[YOUR OBJECTIVE]
Search the listing below for the word "round" and copy each line where it appears.

[SOURCE MATERIAL]
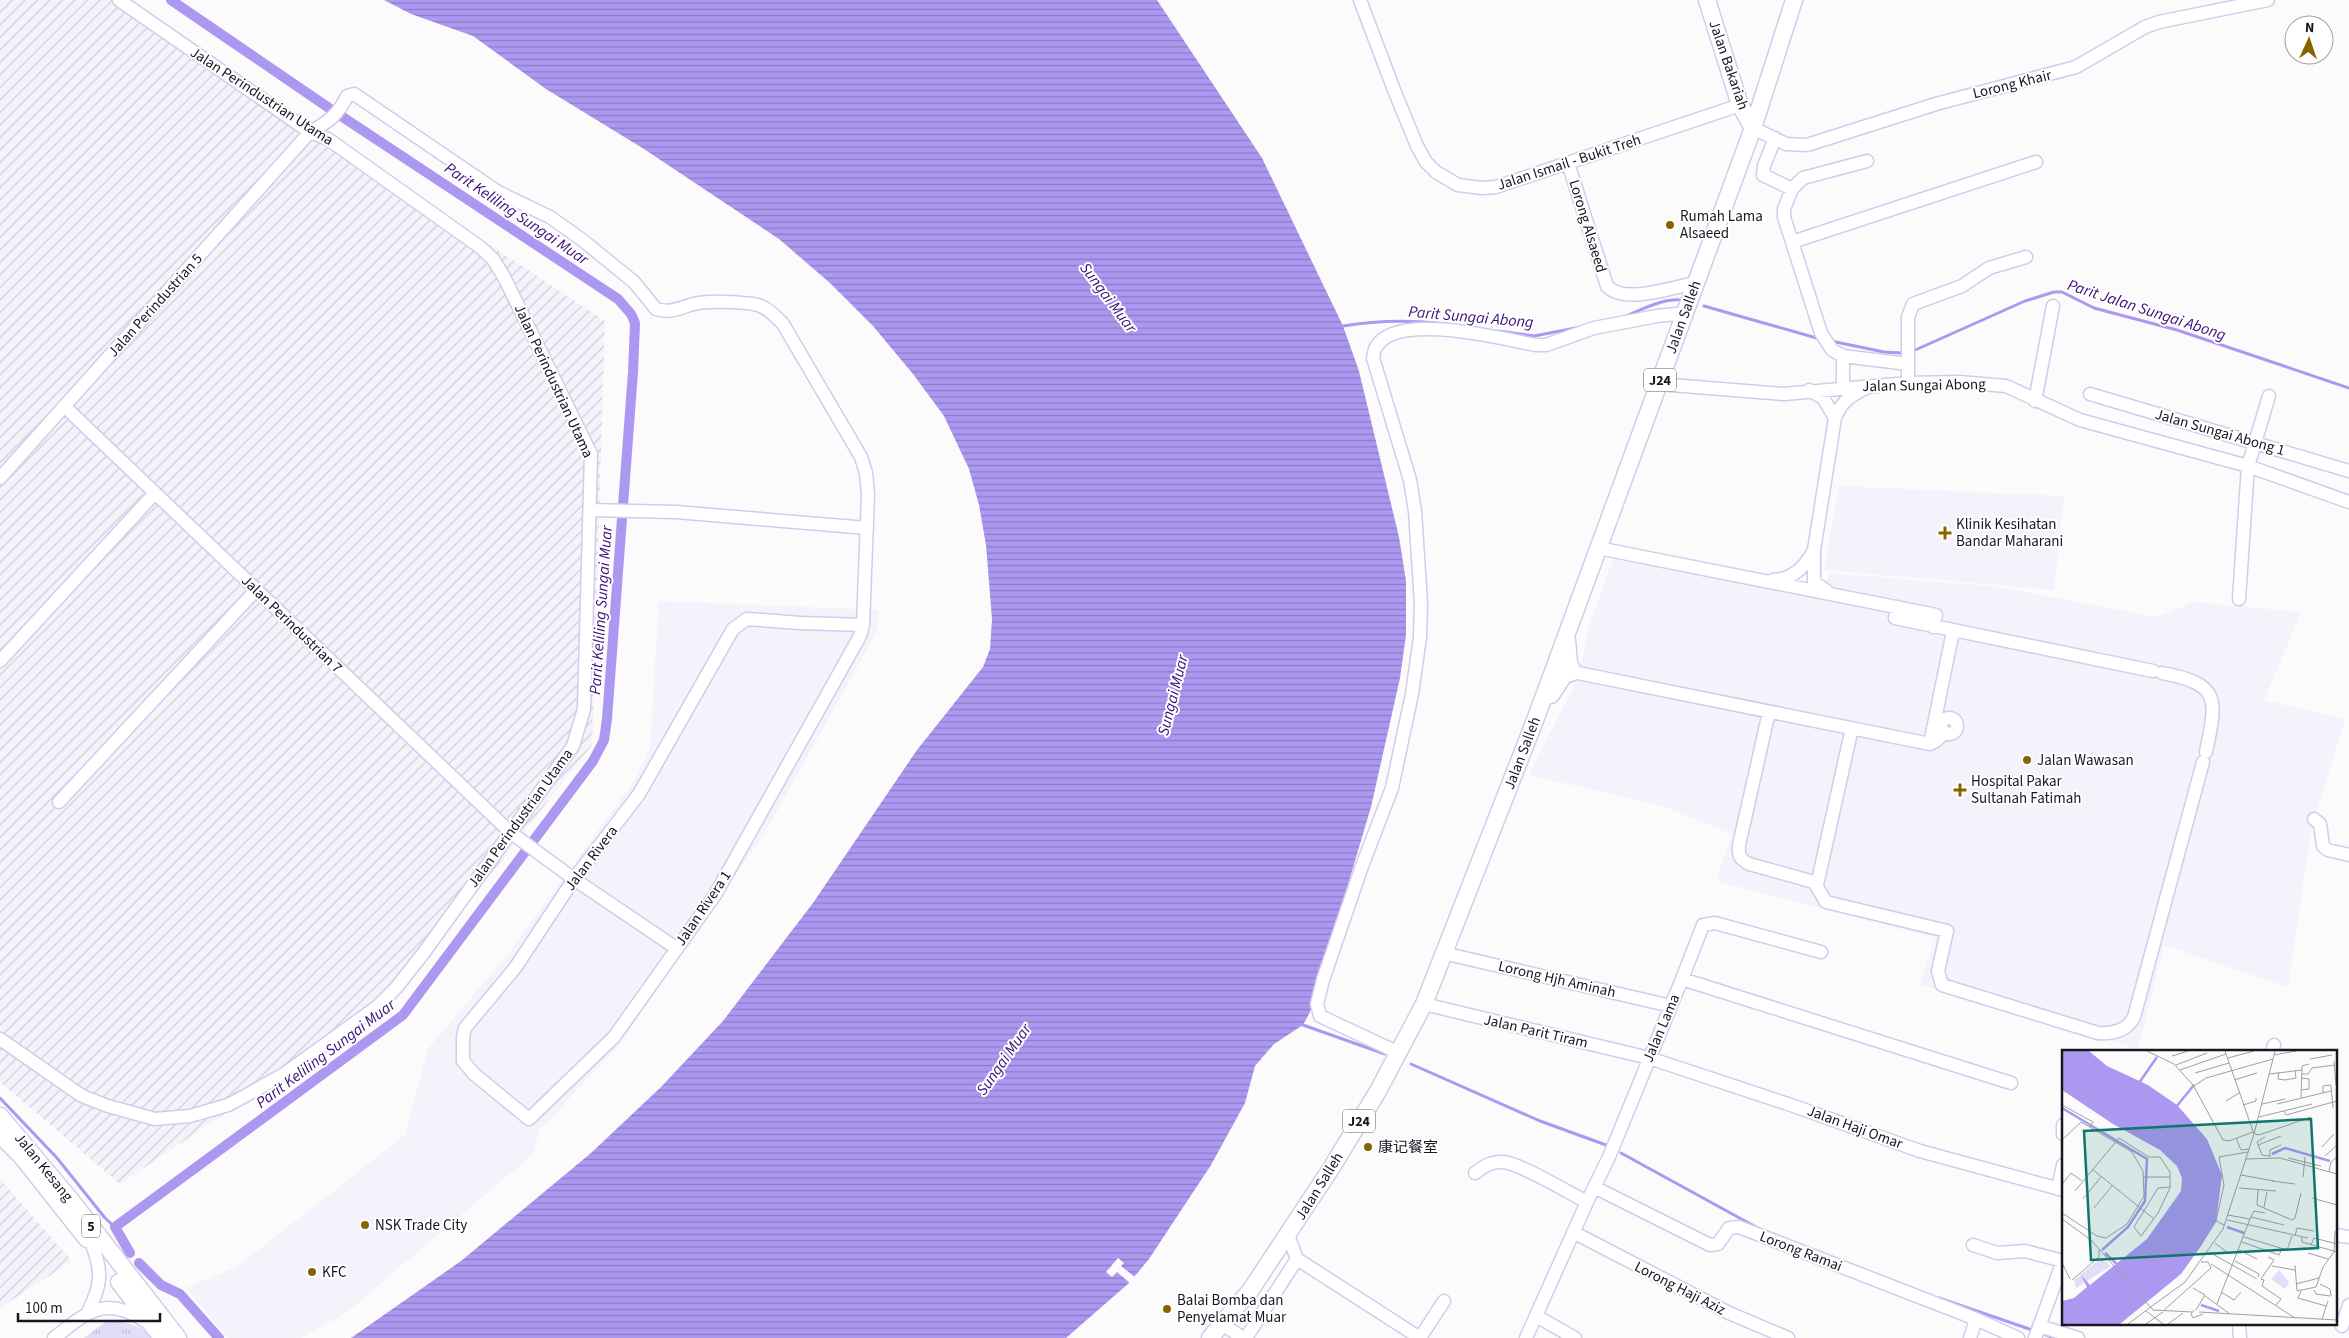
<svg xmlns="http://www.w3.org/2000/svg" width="2349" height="1338" font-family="'Source Sans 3','Noto Sans SC',sans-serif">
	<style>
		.built { fill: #f4f2fb }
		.industrial { fill: url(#industrial-furrows) }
		.park { fill: url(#park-tufts) }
		.water { fill: url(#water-rules) }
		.pier { fill: #fbfbfb }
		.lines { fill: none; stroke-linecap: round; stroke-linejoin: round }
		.stream { stroke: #ad98f1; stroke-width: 3 }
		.canal { stroke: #ad98f1; stroke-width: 10 }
		.minor-casing { stroke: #d1ccec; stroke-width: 15 }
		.major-casing { stroke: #d1ccec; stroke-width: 19 }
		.minor { stroke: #fff; stroke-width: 12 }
		.major { stroke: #fff; stroke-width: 16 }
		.poi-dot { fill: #886401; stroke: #fff; stroke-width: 2 }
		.labels { text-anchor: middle; stroke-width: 4; stroke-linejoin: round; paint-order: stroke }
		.shield { fill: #fff; stroke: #5d5c64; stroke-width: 1 }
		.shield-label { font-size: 14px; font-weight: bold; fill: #181621 }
		.street-label { font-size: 15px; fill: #181621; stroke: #fff }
		.poi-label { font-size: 15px; fill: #181621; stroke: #fff; text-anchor: start }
		.water-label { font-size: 16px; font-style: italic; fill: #3b0f78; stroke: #fff }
		.inset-river { fill: none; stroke: #ad98f1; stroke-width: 2.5 }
		.inset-road { fill: none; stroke: #a09fa4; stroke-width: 1 }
		.view { fill: #0f766e; fill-opacity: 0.15; stroke: #0f766e; stroke-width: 2.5 }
		.inset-edge { fill: none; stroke: #181621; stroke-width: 2.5 }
	</style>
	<defs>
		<pattern id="industrial-furrows" width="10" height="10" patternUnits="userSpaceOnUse" patternTransform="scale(1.25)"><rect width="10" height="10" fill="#f4f2fb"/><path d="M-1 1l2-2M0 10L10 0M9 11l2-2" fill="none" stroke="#d0cfd7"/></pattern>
		<pattern id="park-tufts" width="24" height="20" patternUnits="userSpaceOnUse" patternTransform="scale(1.25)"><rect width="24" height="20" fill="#e2ddf9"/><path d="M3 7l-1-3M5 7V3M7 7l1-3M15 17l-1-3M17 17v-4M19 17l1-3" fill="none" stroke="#c1bdd5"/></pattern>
		<pattern id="water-rules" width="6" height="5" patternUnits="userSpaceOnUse" patternTransform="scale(1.25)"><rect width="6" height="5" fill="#ad98f1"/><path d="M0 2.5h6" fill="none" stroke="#8c7bc3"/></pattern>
	</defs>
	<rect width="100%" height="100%" fill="#fbfbfb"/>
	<!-- built -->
	<path class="built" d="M1839,486l225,10 -10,94 -230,-20z
		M1613,559l209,39 7,-25 164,13 164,31 36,-15 108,10 -37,88 81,19 -34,112 -23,156 -124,-42 -26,104 -218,-65 16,-46 -220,-57 16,-47 -70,-28 -133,-31 45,-89 9,-30 4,-24z
		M659,601l220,9 -2,21 -111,200 -147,214 -80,86 -6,23 -186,158 -46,26h-73l-42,-50 52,-22 167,-131 23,-86 79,-94 128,-175 15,-32z"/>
	<!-- industrial -->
	<path class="industrial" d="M0,0h119l486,321 -13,424 -202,258 -270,181 -120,-102z
		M0,1179l72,82 -72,47z"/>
	<!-- park -->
	<path class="park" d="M108,1320c15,2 34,4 43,18h-67z"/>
	<!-- water -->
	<path class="water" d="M384,0h773l105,158 81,168 16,45 40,166 7,44v54l-6,43 -29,129 -61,205 -7,13 -29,19 -19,22 -10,37 -34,62 -62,94 -20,24 -63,55h-715l110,-77 130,-108 70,-66 62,-66 90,-118 104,-153 66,-83 7,-18 2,-30 -6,-74 -7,-40 -10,-36 -25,-53 -31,-42 -40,-48 -43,-43 -51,-44 -135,-90 -98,-60 -73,-53 -62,-22z"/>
	<!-- pier -->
	<path class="pier" d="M1118,1258l6,5 -3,3 15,12 -5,6 -14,-12 -5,5 -6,-5z"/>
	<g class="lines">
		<!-- stream -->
		<path class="stream" d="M1704,306l116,33
			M1626,316c17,-7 37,-18 56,-16
			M1343,326c35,-6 69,-6 105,-2
			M1498,331l36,5 47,-9
			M1831,341l53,11 18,1
			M1913,351l112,-50 29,-9h8l32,16 83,22 172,58
			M1303,1025l82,29
			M1411,1064l129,57 66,24
			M0,1098l57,60 48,60 10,9
			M1621,1153l135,74
			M1939,1298l96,33
			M2041,1333l13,5"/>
		<!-- canal -->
		<path class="canal" d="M130,1253l-15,-26 288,-212 190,-254 11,-21 3,-21 26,-347 2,-49 -4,-9 -13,-15 -289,-191 -158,-108
			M139,1263l22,22 19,9 39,44"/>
		<defs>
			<path id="minor" d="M1360,0l34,90 23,56 9,16 10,10 22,13 24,3 14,-1 244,-82
				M1753,128l33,16 21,1 129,-41 140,-37 69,-40 14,-5 109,-22
				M1775,138l-11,28 -1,9 29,14
				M1867,161l-64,17 -11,11 -8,20v8l37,116 11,17 11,6 65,8
				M1568,163l39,123c17,19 66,1 89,-3
				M1792,242l244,-80
				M1843,356v31
				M1908,383v-66l5,-13 49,-18 27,-18 37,-11
				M1659,384l125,10 124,-11 51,-1 47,4 74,34 168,46 101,36
				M1809,390l14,8 12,20
				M2090,394l259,77
				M2035,401l18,-95
				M64,406l446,426 64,47 102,69
				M0,478l310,-346c17,-9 29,-18 37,-36l7,-2 144,98 52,25 31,22 53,43 22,27c15,5 25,-2 38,-5 13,-4 51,-2 64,1 10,3 17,11 25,19l78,133 5,16 2,21 -5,131 -3,11 -145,259 -101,142 -85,82 -55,-45 -11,-13v-24l2,-9 50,-60 59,-89 65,-85 94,-165 14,-10 54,4 62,2
				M590,510l86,2 191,16
				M1598,548l338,67 -3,12
				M1773,580c19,0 31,-12 40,-28
				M1828,592l-14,-10v-32l21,-132c6,-16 16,-23 31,-30
				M2239,599l9,-133 21,-70
				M1898,607l-3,11 258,53
				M0,661l155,-168
				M1573,672l357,72 6,-3 9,-9
				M2162,673c59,11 55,26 44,79
				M1769,712l-30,133c-1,11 1,14 10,19l65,18 12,20 121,29 -9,40 4,14 156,48c15,1 29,-2 36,-16l69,-255
				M1941 726a8 8 0 1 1 16 0a8 8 0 1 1-16 0Z
				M1930,744l23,-113
				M59,802l197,-212
				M2314,819l6,5 3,22 5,4 21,5
				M1817,885l35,-157
				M1443,953l228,53
				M1682,979l21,-54 12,-2 106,29
				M1424,1004l225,54 142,47 129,46 143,39
				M0,1039l82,57 26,10 47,13 35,-3 38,-11 17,-9 39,-22 94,-68 18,-18 29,-37 148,-205 11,-37 7,-255 -87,-177 -11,-18 -13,-12 -152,-108 -18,-7 -191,-132
				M1397,1052l-77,-36 -3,-12 6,-24 39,-114 30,-78 20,-94 8,-57 1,-34 -6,-92 -5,-31 -37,-122c1,-3 1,-9 3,-11 20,-36 127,-8 160,-2h10l48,-17 63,-12 28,-3
				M2272,1052l2,-7
				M2063,1125v9
				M1475,1173c9,-7 17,-12 28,-11 17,1 66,31 84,40
				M1594,1187l116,58 8,-1 11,-16 10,-1 237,92 42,19
				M2058,1189l5,-24
				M1573,1232l156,81 59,25
				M1288,1235l9,24 123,79
				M2335,1235l14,2
				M1973,1245l24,8 28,-2 38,10
				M88,1312c13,-26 15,-40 4,-67
				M1536,1316l39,22
				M1222,1324l21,14
				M2239,1324l1,14
				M2039,1326l39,12
				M2342,1326l7,-21
				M54,1338c32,-25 51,-44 91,-17
				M1246,1338l51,-79
				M1420,1338l24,-37
				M1526,1338l61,-136 22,-45 73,-178 329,104
				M1970,1338l6,-19
				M2035,1338l28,-77"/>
			<path id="major" d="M1707,0l33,105 13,23
				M1551,695l13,-20 9,-3 -4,-9 -2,-23
				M0,1116l70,83 108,139
				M0,1135l22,22 65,82
				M119,1282l43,56
				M1210,1338l40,-47 82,-124 46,-76 46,-87 110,-281 219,-595 41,-128"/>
		</defs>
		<!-- minor casing -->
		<use href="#minor" class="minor-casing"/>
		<!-- major casing -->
		<use href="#major" class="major-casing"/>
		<!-- minor -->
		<use href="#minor" class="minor"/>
		<!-- major -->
		<use href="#major" class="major"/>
	</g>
	<!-- markers -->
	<g class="poi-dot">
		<circle cx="1670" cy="225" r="5"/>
		<path d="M1942.5 525.5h5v5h5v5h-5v5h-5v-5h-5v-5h5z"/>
		<circle cx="2027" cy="760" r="5"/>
		<path d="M1957.5 782.5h5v5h5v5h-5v5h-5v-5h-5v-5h5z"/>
		<circle cx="1368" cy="1147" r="5"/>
		<circle cx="365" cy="1225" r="5"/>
		<circle cx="312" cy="1272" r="5"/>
		<circle cx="1167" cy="1309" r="5"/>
	</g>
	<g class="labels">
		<!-- shield labels -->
		<g class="shield">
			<rect x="1644" y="368.5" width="32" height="23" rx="4"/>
			<rect x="1343" y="1109.5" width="32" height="23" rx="4"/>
			<rect x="82" y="1214.5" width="18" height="23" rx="4"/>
		</g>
		<g class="shield-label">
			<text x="1660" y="385">J24</text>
			<text x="1359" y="1126">J24</text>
			<text x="91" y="1231">5</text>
		</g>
		<!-- street labels -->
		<g class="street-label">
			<text transform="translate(1729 65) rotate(71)" y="5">Jalan Bakariah</text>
			<text transform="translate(2012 84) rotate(-14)" y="5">Lorong Khair</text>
			<text transform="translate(262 96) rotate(33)" y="5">Jalan Perindustrian Utama</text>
			<text transform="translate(1569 162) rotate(-18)" y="5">Jalan Ismail - Bukit Treh</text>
			<text transform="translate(1588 226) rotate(73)" y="5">Lorong Alsaeed</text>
			<text transform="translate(155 305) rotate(-48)" y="5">Jalan Perindustrian 5</text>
			<text transform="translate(1683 317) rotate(-70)" y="5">Jalan Salleh</text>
			<text transform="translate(554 381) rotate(65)" y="5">Jalan Perindustrian Utama</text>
			<text transform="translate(1924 385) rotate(-1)" y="5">Jalan Sungai Abong</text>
			<text transform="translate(2220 432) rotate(16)" y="5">Jalan Sungai Abong 1</text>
			<text transform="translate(292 624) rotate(44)" y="5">Jalan Perindustrian 7</text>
			<text transform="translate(1522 753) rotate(-69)" y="5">Jalan Salleh</text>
			<text transform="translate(520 818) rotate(-54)" y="5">Jalan Perindustrian Utama</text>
			<text transform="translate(591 858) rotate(-53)" y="5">Jalan Rivera</text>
			<text transform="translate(703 908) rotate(-56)" y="5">Jalan Rivera 1</text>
			<text transform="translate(1557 979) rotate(13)" y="5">Lorong Hjh Aminah</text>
			<text transform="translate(1661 1028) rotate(-67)" y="5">Jalan Lama</text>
			<text transform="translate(1536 1031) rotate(13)" y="5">Jalan Parit Tiram</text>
			<text transform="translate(1855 1127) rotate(20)" y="5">Jalan Haji Omar</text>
			<text transform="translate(44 1167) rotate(51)" y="5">Jalan Kesang</text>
			<text transform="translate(1319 1186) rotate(-58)" y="5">Jalan Salleh</text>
			<text transform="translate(1801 1251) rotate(21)" y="5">Lorong Ramai</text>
			<text transform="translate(1680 1288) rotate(27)" y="5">Lorong Haji Aziz</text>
		</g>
		<!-- poi labels -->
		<g class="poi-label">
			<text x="1680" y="221">Rumah Lama<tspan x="1680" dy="17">Alsaeed</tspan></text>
			<text x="1956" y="529">Klinik Kesihatan<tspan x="1956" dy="17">Bandar Maharani</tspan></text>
			<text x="2037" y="765">Jalan Wawasan</text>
			<text x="1971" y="786">Hospital Pakar<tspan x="1971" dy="17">Sultanah Fatimah</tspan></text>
			<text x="1378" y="1152">康记餐室</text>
			<text x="375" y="1230">NSK Trade City</text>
			<text x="322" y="1277">KFC</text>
			<text x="1177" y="1305">Balai Bomba dan<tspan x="1177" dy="17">Penyelamat Muar</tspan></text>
		</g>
		<!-- water labels -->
		<g class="water-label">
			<text transform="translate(517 213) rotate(34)" y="6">Parit Keliling Sungai Muar</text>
			<text transform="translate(1109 297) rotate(53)" y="6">Sungai Muar</text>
			<text transform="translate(2147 309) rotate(18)" y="6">Parit Jalan Sungai Abong</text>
			<text transform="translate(1471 316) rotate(5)" y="6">Parit Sungai Abong</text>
			<text transform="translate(600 610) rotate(-86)" y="6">Parit Keliling Sungai Muar</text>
			<text transform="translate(1172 695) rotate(-76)" y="6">Sungai Muar</text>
			<text transform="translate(325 1053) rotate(-37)" y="6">Parit Keliling Sungai Muar</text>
			<text transform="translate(1003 1059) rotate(-55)" y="6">Sungai Muar</text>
		</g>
	</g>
	<!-- overview -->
	<g transform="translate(2062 1050)">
		<rect width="275" height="275" fill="#fbfbfb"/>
		<path d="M39,208l10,8 -35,22 -2,-8z" fill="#e2ddf9"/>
		<path d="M217,220l10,12 -4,7 -14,-10z" fill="#e2ddf9"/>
		<path d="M0,1h27l18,15 41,19 29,20 30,34 15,36 -6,47 -15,24 -20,28 -61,50h-58v-23l12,-3 13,-11 -6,-12 9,10 57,-46 34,-48 1,-13 -5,-12 -17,-16 -47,-26 -51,-34z" fill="#ad98f1"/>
		<path class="inset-river" d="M77,33l18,-26M114,57l18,-22M0,58l85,51 -2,42 -17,26 -26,23M210,104l13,-6 45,13M165,177l17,6M43,203l14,13M139,255l18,6"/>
		<path class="inset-road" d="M85,1l27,13 19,21 30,55 6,1 24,-9M163,1l29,83M212,5l22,-4M110,6l16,-5M166,8l26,-7M248,9l22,-4M272,11l2,24M114,15l31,-12M118,20l46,-16M217,22l-1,7 7,1 11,-2 -1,-8M133,23l34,-10M208,24l32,-4M240,24h6l4,-6 23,-3M172,30l23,-7M269,35l2,23M132,36l12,-8 67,-19M239,40l8,-1v-10l-8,-1M261,43v-7l8,-1M239,48l1,-32 7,-2M164,51l13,-8M200,54l23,-5M215,54l54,-13M0,55l31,17 -3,5M181,55l13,-4v-3M222,61l2,4 51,-14M197,67l53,-13M193,84l4,1 52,-18M203,87l-8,5 5,13 8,1M174,88l5,12 8,-1M0,90l19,-18 51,30 11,19 1,25 -17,28 -21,14 -9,-2 -35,-23M196,95l23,-9M260,97l12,-13M263,106l12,-11M208,107v-7l11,-5M226,108l33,8M184,109l34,-1 57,16M30,119l62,50M267,121l2,-9 6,-5M179,125l33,6M82,127h26M241,127l2,-20M210,131l23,3M1,133l8,-10 11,8M177,138l37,3M196,140l-1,15 35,15 3,-2 6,-25M13,141l44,-53 30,19h11l10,15v16l-12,25 -17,23 -7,-9 24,-39 12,-1M250,148l25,7M21,149l18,-22M202,157l3,-15M32,158l18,-22M166,165l22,4 1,-2 33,8M189,167l3,-6 11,2M0,169l29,21 62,70 39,2M165,170l81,18M162,175l-8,-4 8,-36 -5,-28 29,-5M233,186l2,-8 17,3M182,187l43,13 5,-14M240,187v5l35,10M180,192l37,13 3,-7M153,193l13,10M249,195l3,-7 23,6M177,200l18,9M147,202l48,27M272,202l1,-21M246,203l20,6M173,211l24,13 -1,3M0,213l8,16M149,214l84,54M233,215l2,26 19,-4 7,-20 11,-15M210,216l23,4M199,229l3,1 -2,6 19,13 -5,6M199,229l13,-19 -6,-3M10,230l27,-23v-7M234,234l23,-6M258,234l10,5 1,7M131,238l12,7 -9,15M252,240l2,4 14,2M239,241l-3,7 28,8M159,242l13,8 7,-8M143,246l25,18M155,254l33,-85M86,259l37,-27 38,-53 31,-95 21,-83M132,260l-3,4 2,4 10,-4M84,261l17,13M101,261l48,-43 -3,-6h-7M137,262l138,8M260,269l6,-18M66,274l20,-15M84,274l17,-12M106,274l15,-11"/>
		<path class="view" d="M249,69l7,129 -227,12 -7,-129z"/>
		<rect width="275" height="275" class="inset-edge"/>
	</g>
	<!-- north arrow -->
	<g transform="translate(2309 40) rotate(3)"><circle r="24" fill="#ffffff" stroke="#a3a2a6"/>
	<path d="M0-4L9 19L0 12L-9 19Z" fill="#886401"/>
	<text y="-8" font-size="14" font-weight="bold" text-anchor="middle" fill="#181621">N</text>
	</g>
	<!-- scale -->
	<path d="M18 1313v8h142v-8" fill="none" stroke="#181621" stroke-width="2.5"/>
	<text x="25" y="1313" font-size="15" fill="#181621" stroke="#ffffff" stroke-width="4" paint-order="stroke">100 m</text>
</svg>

[FINISHED TASK]
		.lines { fill: none; stroke-linecap: round; stroke-linejoin: round }
		.labels { text-anchor: middle; stroke-width: 4; stroke-linejoin: round; paint-order: stroke }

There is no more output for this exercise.